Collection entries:
=-=-=

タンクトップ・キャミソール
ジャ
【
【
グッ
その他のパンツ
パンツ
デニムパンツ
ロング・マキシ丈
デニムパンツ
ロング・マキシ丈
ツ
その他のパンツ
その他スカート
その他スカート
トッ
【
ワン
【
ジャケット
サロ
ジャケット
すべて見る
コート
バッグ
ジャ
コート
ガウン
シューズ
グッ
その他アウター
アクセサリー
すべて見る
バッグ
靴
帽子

=-=-=

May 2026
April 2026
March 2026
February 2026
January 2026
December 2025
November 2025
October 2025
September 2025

=-=-=

→ **Requirement**
Taking the entries above, write out exactly the lines starting with the line containing "December 2025" and going on through the line containing "September 2025", both included, and nothing else.

→ **Answer below**
December 2025
November 2025
October 2025
September 2025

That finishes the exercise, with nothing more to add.